Customers can select the most appropriate safety level products according to their actual needs, ensuring the safety and reliability of automotive systems.
| Safety Level |
Applicable Scope |
Richtek Product Support
|
| QM |
General automotive electronics |
✔ |
| ASIL A |
Basic safety requirements |
✔ |
| ASIL B |
Middle safety requirements |
✔ |
| ASIL C |
High safety requirements |
✔ |
| ASIL D |
Highest safety requirements |
✔ |
Richtek Functional Safety Product Feature
1. Built-In Self-Test (BIST):
The product features multiple built-in safety mechanisms that automatically perform self-checks, providing a high diagnostic coverage rate to ensure reliability and safety during every driving cycle.
2. Voltage Monitoring and Redundant Design:
The chip is equipped with reference voltage monitoring capabilities, enabling real-time detection of reference voltage stability. Through redundant reference voltage design, it effectively prevents chip instability, increased errors, or performance degradation caused by voltage abnormalities, ensuring stable system operation.

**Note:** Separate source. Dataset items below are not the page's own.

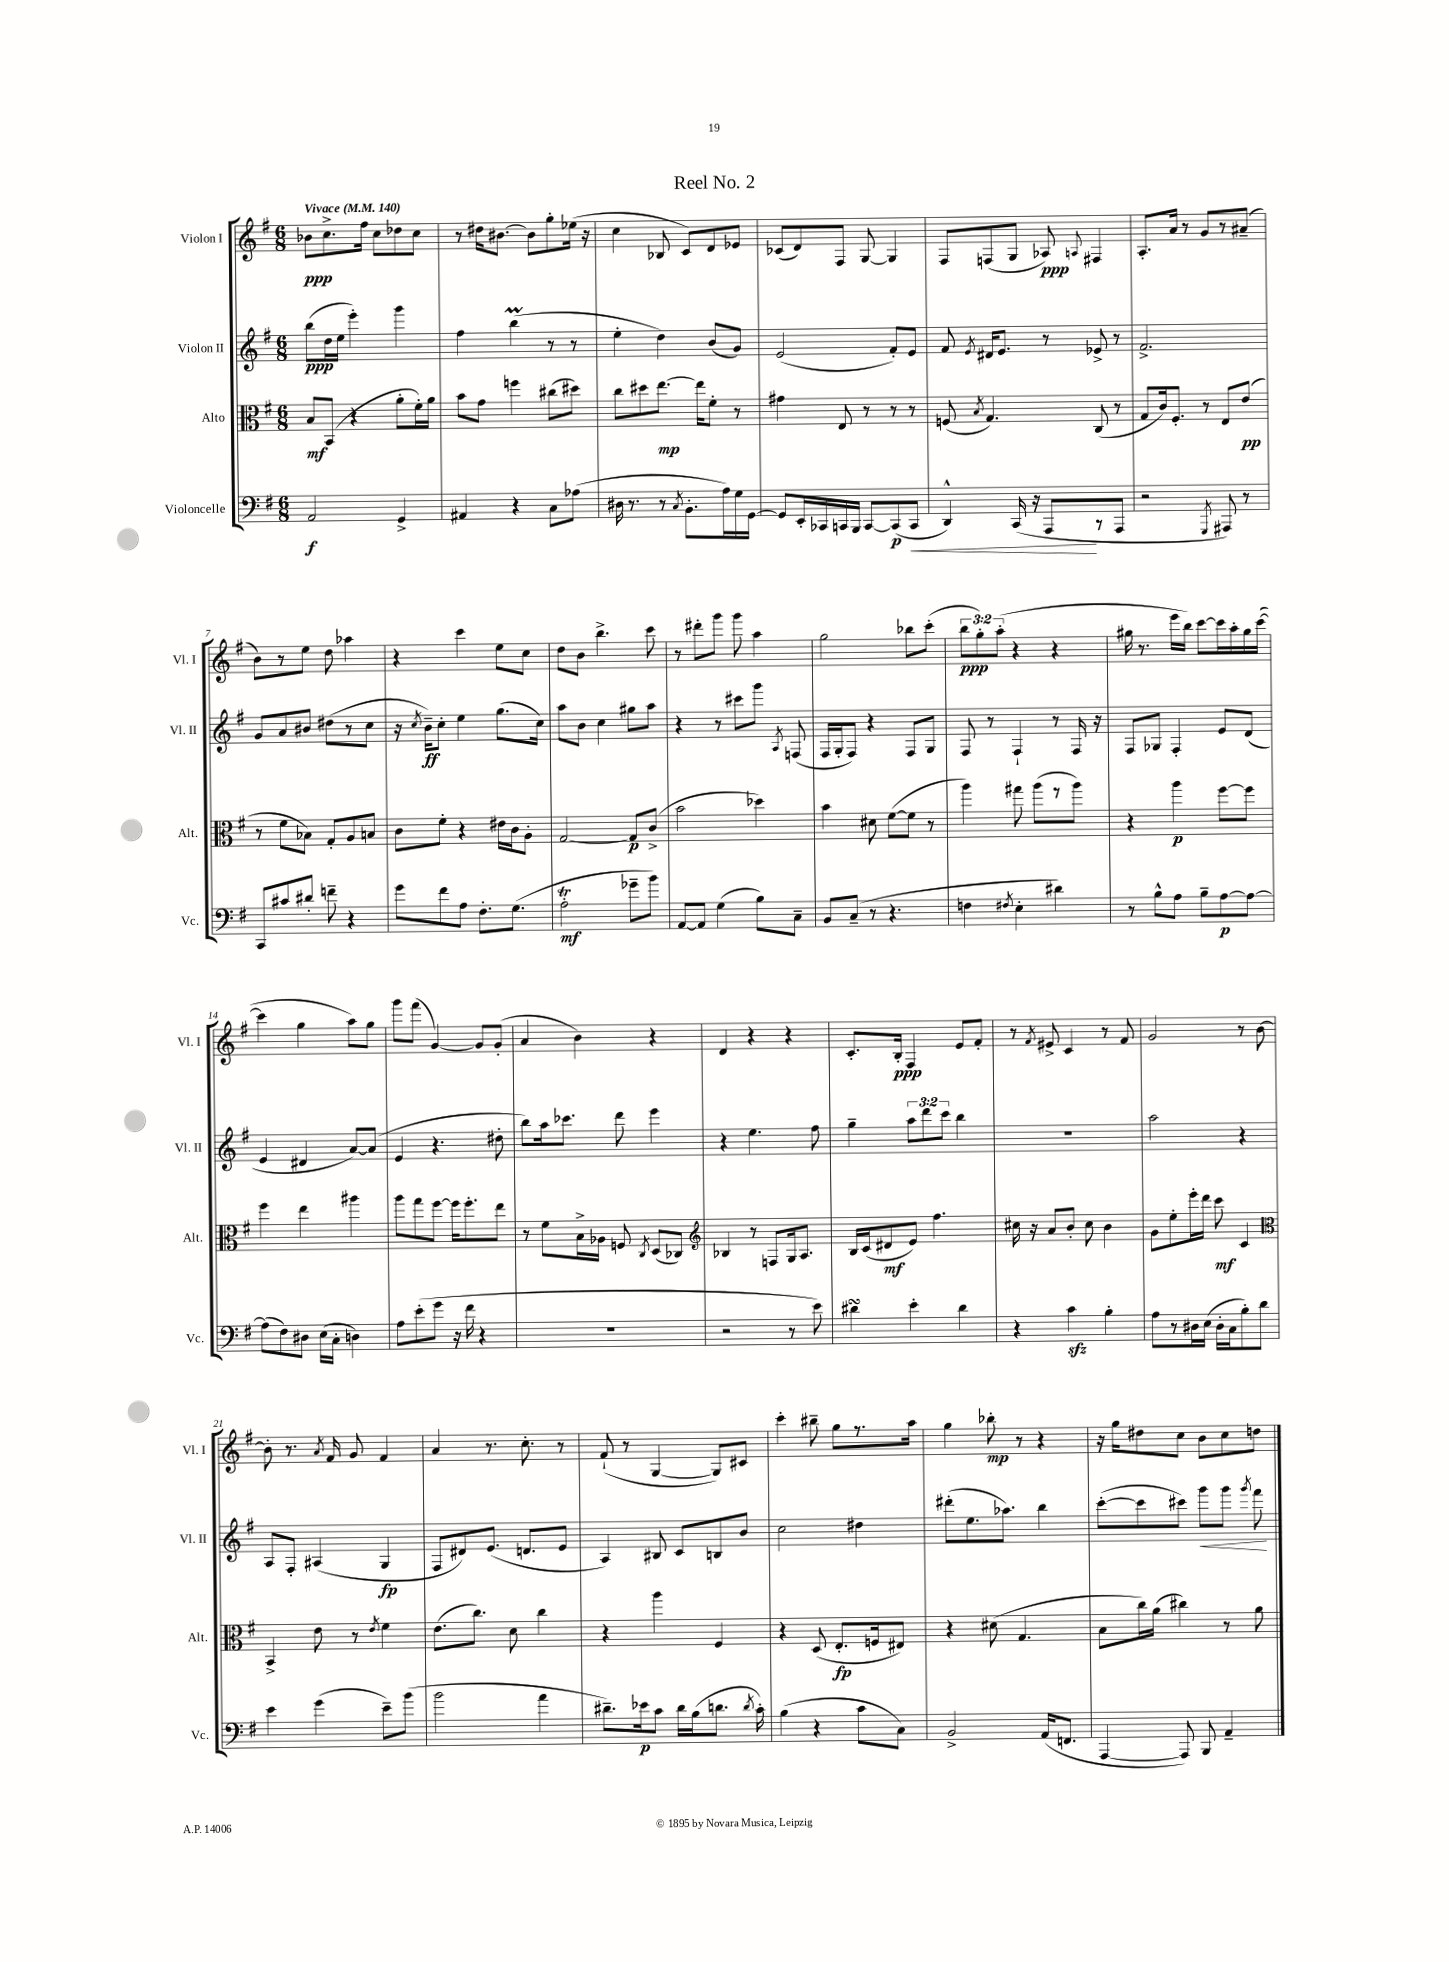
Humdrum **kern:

**kern	**kern	**kern	**kern
*staff4	*staff3	*staff2	*staff1
*clefF4	*clefC3	*clefG2	*clefG2
*k[f#]	*k[f#]	*k[f#]	*k[f#]
*M6/8	*M6/8	*M6/8	*M6/8
*MM140	*MM140	*MM140	*MM140
2AA	8B	(8bb	8b-
.	(8BB	16dd	8.cc^
.	.	16ee	.
.	4r	4eee')	.
.	.	.	16ff#
.	.	.	8cc
4GG^	8a'	4ggg	8dd-
.	16f#')	.	8cc
.	16a	.	.
=	=	=	=
4AA#	8b	4ff#	8r
.	8g	.	16dd#
.	.	.	[8.b#
4r	4ff	(4bb	.
.	.	.	8b#]
8C	(8cc#	8r	8gg'
(8A-	8dd#)	8r	(16ee-
.	.	.	16r
=	=	=	=
16D#	8cc	4ee'	4cc
8.r	.	.	.
.	8dd#	.	.
8r	[8.ee	4dd)	8B-
8qC	.	.	.
8.BB'	.	.	8c)
.	16ee]	.	.
.	8f#'	(8b	8d
16A)	.	.	.
16G	8r	8g)	8e-
[16GG	.	.	.
=	=	=	=
8GG]	4g#	(2e	(8c-
16EE'	.	.	8d)
16CC-	.	.	.
16CC	8E	.	8F#
16BBB	.	.	.
[8CC	8r	.	[8G
(8CC]	8r	8f#')	4G]
8CC	8r	8e	.
=	=	=	=
4DD^^)	(8F	8f#	8F#
.	8qB	8qe	.
.	4.G)	16d#	(8F
.	.	8.e	.
(16CC	.	.	8G
16r	.	.	.
8AAA	.	8r	8A-)
.	.	.	8qqA
8r	(8C	8e-^	4F#
8AAA	8r	8r	.
=	=	=	=
2r	8G	2.f#^	8.A'
.	16c)	.	.
.	8.F#'	.	16a
.	.	.	8r
.	8r	.	8g
8qGGG	.	.	.
8AAA#)	8E	.	8r
8r	(8e	.	(8a#~
=	=	=	=
8CC	8r	8g	8b)
8c#	8f#	8a	8r
8d#'	8B-)	8b#	8ee
8f~	8G'	(8dd#	8dd
4r	8A	8r	4aa-
.	8B	8cc	.
=	=	=	=
8g	8c	16r	4r
.	.	8qcc	.
.	.	16b~)	.
8f#	8f#'	8cc'	.
8A	4r	4ee	4ccc
8.F#'	.	.	.
.	16e#	(8.gg	8ee
(8.G	16c	.	.
.	8A'	.	8cc
.	.	16cc)	.
=	=	=	=
2A'	[2G	8aa	8dd
.	.	8b	8b
.	.	4cc	4.bb^
8g-~	8G]	8gg#	.
8b)	(8c^	8aa	8ccc
=	=	=	=
[8AA	2b	4r	8r
8AA]	.	.	8ddd#'
(4G	.	8r	8ggg
.	.	8ccc#	8ggg
8B)	4dd-)	8ggg	4aa
.	.	8qA	.
8C~	.	(8F	.
=	=	=	=
8BB	4b	16F#	2gg
.	.	16G'	.
(8C~	.	8F#)	.
8r	8d#	4r	.
4.r	([8f#	.	.
.	8f#]	8F#	8bb-
.	8r	8G	(8ccc'
=	=	=	=
4F	4aa)	8F#	12bb
.	.	.	12gg')
.	.	8r	.
.	.	.	(12aa'
8qF#	.	.	.
4E'	8gg#	4F#`	4r
.	(8aa	.	.
4d#)	8r	8r	4r
.	8aa)	16F#	.
.	.	16r	.
=	=	=	=
8r	4r	8F#	16gg#
.	.	.	8.r
8B^^	.	8G-	.
8A	4aa	4F#'	16eee
.	.	.	16bb)
8B~	.	.	[8ccc
[8A	[8ff#	8e	16ccc]
.	.	.	16aa'
8A_	8ff#]	(8d	16gg#
.	.	.	([16ccc
=	=	=	=
(8A]	4ff#	4e	4ccc]
8F#)	.	.	.
8D#	4ee	4d#	4gg
(16E	.	.	.
16C'	.	.	.
4D)	4aa#	[8a)	8aa)
.	.	(8a]	8gg
=	=	=	=
8A	8aa	4e	8ggg
(8e'	8gg	.	(8fff#
8g	[8ff#	4.r	[4g)
16r	16ff#]	.	.
16f#	8.ff#'	.	.
4r	.	.	8g]
.	8ee	8dd#'	(8g'
=	=	=	=
2.r	8r	8bb)	4a
.	8f#	16aa	.
.	.	8.ccc-	.
.	16B^	.	4b)
.	16A-	.	.
.	8F	8ddd	.
.	8qC	.	.
.	(8D	4eee	4r
.	8C-)	.	.
=	=	=	=
*	*clefG2	*	*
2r	4B-	4r	4d
.	8r	4.ee	4r
.	8F	.	.
8r	16G	.	4r
.	8.A	.	.
8e)	.	8ff#	.
=	=	=	=
4d#	16B	4gg~	8.c'
.	(16c	.	.
.	8d#	.	.
.	.	.	16B'
4e'	8e)	12aa	4F#
.	.	12ddd	.
.	4.ff#	.	.
.	.	12ccc	.
4d#	.	4bb	8e
.	.	.	8f#'
=	=	=	=
4r	16cc#	2.r	8r
.	16r	.	.
.	.	.	8qf#
.	8a	.	8e#^
4c	8b'	.	4c
.	8cc#	.	.
4B'	4b	.	8r
.	.	.	8f#
=	=	=	=
8A	8g	2aa	2g
8r	8ee'	.	.
16D#	16eee'	.	.
(16E	16ddd	.	.
16D#'	8ccc	.	.
16C	.	.	.
8B')	4c	4r	8r
8d	.	.	[8b
=	=	=	=
*	*clefC3	*	*
4e	4BB^	8A	8b']
.	.	8F#'	8.r
(4g	8e	(4A#	.
.	.	.	8qa
.	.	.	16f#
.	8r	.	8g
.	8qe	.	.
8e~)	4f#	4G	4f#
(8b	.	.	.
=	=	=	=
2b	(8.e	8F#	4a
.	.	8d#)	.
.	8.cc)	.	.
.	.	(8.e	8.r
.	8d	.	.
.	.	8.d	8.cc'
4a	4cc	.	.
.	.	8e	8r
=	=	=	=
8.d#~)	4r	4A)	(8f#`
.	.	.	8r
16e-	.	.	.
8c	4aa	8B#	[4G
16d#	.	8c	.
(16B	.	.	.
8.d	4F#	8B	8G])
.	.	8b	8c#
8qd	.	.	.
16c')	.	.	.
=	=	=	=
(4B	4r	2cc	4ccc'
4r	(8D	.	8bb#~
.	8.E'	.	8gg
8c	.	4dd#	8.r
.	16F	.	.
8C)	8E#)	.	.
.	.	.	16aa
=	=	=	=
2BB^	4r	(8ddd#'	4gg
.	.	8.ee	.
.	(8d#	.	8bb-'
.	.	8.aa-)	.
.	4.G	.	8r
(16AA	.	4bb	4r
8.FF	.	.	.
=	=	=	=
[4AAA	8B	([8ccc'	16r
.	.	.	16gg
.	16cc)	8ccc]	8dd#
.	(16a	.	.
8AAA])	4cc#)	8ccc#)	8cc
8BBB	.	8ggg	8b
4AA~	8r	8ggg	8cc
.	.	8qggg	.
.	8a	8fff#	8dd
==	==	==	==
*-	*-	*-	*-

3. Clock Monitoring and Abnormality Warning:
The system clock is crucial for synchronizing all circuits and modules within the IC. The chip includes a clock monitoring mechanism that can instantly detect whether the clock signal deviates from the preset range. If an abnormality is detected, a warning is immediately triggered and chip operation is interrupted to prevent error propagation.
4. Independent Fault:
To enhance functional safety, the product is designed with an independent error output and interrupt reporting system. When an abnormality is detected, it can promptly issue error notifications, helping the system respond quickly, reduce accident risks, and ensure overall safety and performance.